Predator: Badlands looked like it might break the franchise curse after a stronger-than-expected opening, but early second-week numbers now show the film slipping into dangerous territory.
Despite a $40 million domestic debut and $39.2 million international for a $79.2 million worldwide total ($88,535,677 as of Tuesday), the movie’s high $105 million production budget has put it on a path where breaking even is far from guaranteed.

A Tough Road to Profit
Industry math is simple: a film generally needs around 2.5x its production budget to break even.
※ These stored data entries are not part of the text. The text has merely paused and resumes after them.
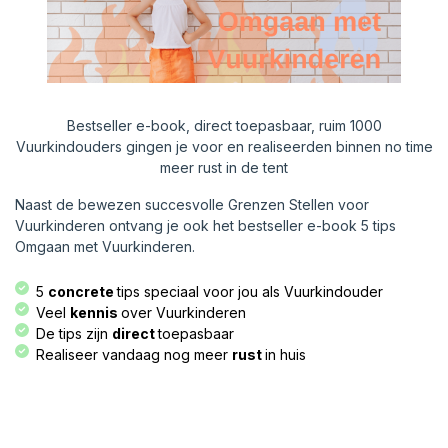
Bestseller e-book, direct toepasbaar, ruim 1000
Vuurkindouders gingen je voor en realiseerden binnen no time
meer rust in de tent
Naast de bewezen succesvolle Grenzen Stellen voor
Vuurkinderen ontvang je ook het bestseller e-book 5 tips
Omgaan met Vuurkinderen.
5
concrete
tips speciaal voor jou als Vuurkindouder​
Veel
kennis
over Vuurkinderen​​
De tips zijn
direct
toepasbaar​
Realiseer vandaag nog meer
rust
in huis​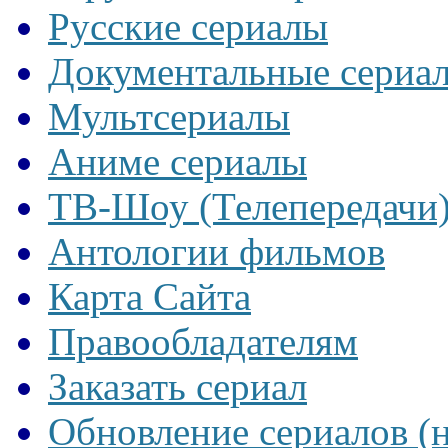
Русские сериалы
Документальные сериа
Мультсериалы
Аниме сериалы
ТВ-Шоу (Телепередачи
Антологии фильмов
Карта Сайта
Правообладателям
Заказать сериал
Обновление сериалов (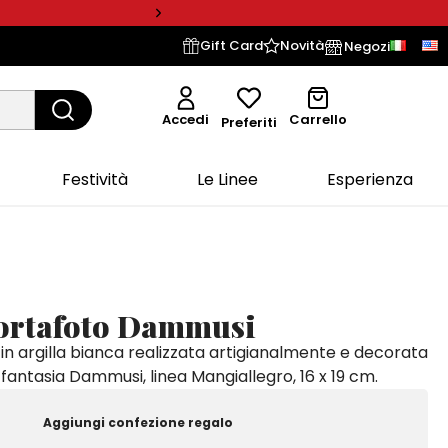
Gift Card
Novità
Negozi
Accedi
Carrello
Preferiti
Festività
Le Linee
Esperienza
ortafoto Dammusi
in argilla bianca realizzata artigianalmente e decorata
antasia Dammusi, linea Mangiallegro, 16 x 19 cm.
Aggiungi confezione regalo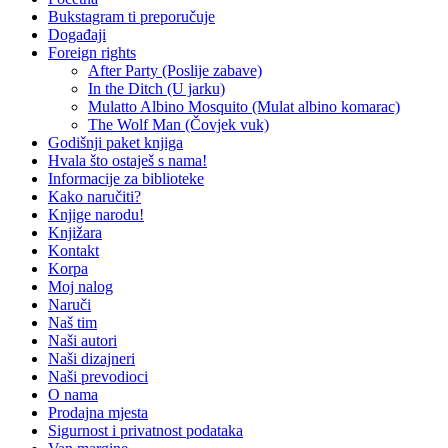
Bukstagram ti preporučuje
Događaji
Foreign rights
After Party (Poslije zabave)
In the Ditch (U jarku)
Mulatto Albino Mosquito (Mulat albino komarac)
The Wolf Man (Čovjek vuk)
Godišnji paket knjiga
Hvala što ostaješ s nama!
Informacije za biblioteke
Kako naručiti?
Knjige narodu!
Knjižara
Kontakt
Korpa
Moj nalog
Naruči
Naš tim
Naši autori
Naši dizajneri
Naši prevodioci
O nama
Prodajna mjesta
Sigurnost i privatnost podataka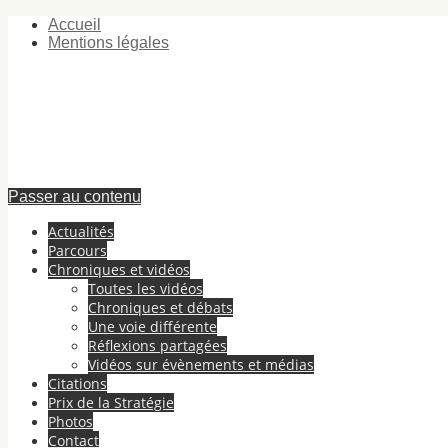
Accueil
Mentions légales
Passer au contenu
Actualités
Parcours
Chroniques et vidéos
Toutes les vidéos
Chroniques et débats
Une voie différente
Réflexions partagées
Vidéos sur évènements et médias
Citations
Prix de la Stratégie
Photos
Contact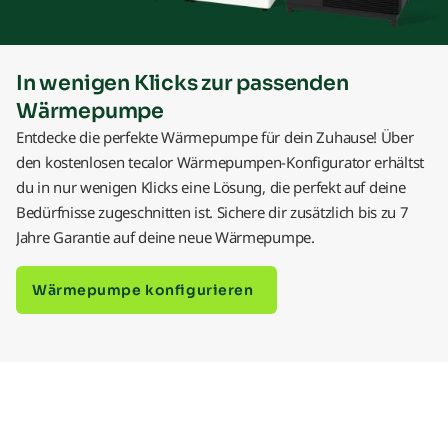
In wenigen Klicks zur passenden
Wärmepumpe
Entdecke die perfekte Wärmepumpe für dein Zuhause! Über
den kostenlosen tecalor Wärmepumpen-Konfigurator erhältst
du in nur wenigen Klicks eine Lösung, die perfekt auf deine
Bedürfnisse zugeschnitten ist. Sichere dir zusätzlich bis zu 7
Jahre Garantie auf deine neue Wärmepumpe.
Wärmepumpe konfigurieren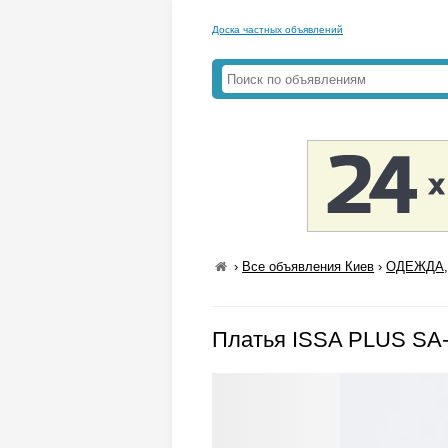
Доска частных объявлений
›
Все объявления Киев
›
ОДЕЖДА,
Платья ISSA PLUS SA-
For Badlands, that means roughly $262.5 million worldwide.
Right now, it’s far from that trajectory.
We can compare Badlands to this year’s Weapons, which opened close to Badlands at $43.5 million and went on to deliver:
- $151.5 million domestic
- $116.6 million international
- $268.1 million worldwide
That’s essentially the exact target Badlands needs to hit just to break even.

Week 2 Drop Is the Warning Sign
This is where the trouble starts. Predator: Badlands is now:
- Tracking lower on the daily numbers than Weapons ($49,281,667 vs $55,498,630 in their first five days)
- Projected to drop 60% in its second weekend
- Expected to pull in around $16 million for weekend two
Meanwhile, Weapons had a far healthier second-weekend decline of 43.8%, bringing in over $24.4 million during its second frame.
That difference matters. It shows one film held interest and kept its momentum, while Badlands appears to be losing speed fast, especially with The Running Man remake grabbing attention from the same audience this weekend.

Foreign Box Office Will Decide Its Fate
With domestic turnout slowing and the film tracking under Weapons on every major metric:
- Badlands cannot break even on domestic earnings alone (presently looking like it will come under Weapons‘ $151M)
- It will need a strong international run — and possibly even long legs — just to get out of the red.
- If the slowdown continues, the movie could finish well below the $260+ million threshold, cementing it as another Disney box office bomb despite a promising debut.

A Franchise High, but Not a Financial Win (Yet)
The irony is that Badlands delivered the biggest domestic opening in Predator franchise history (not counting inflation), but the high budget and the steep second-week drop may erase most of that good news.
If international earnings don’t surge in the coming weeks, Predator: Badlands may go down as another big-budget sci-fi title that opened well, peaked early, and couldn’t recover.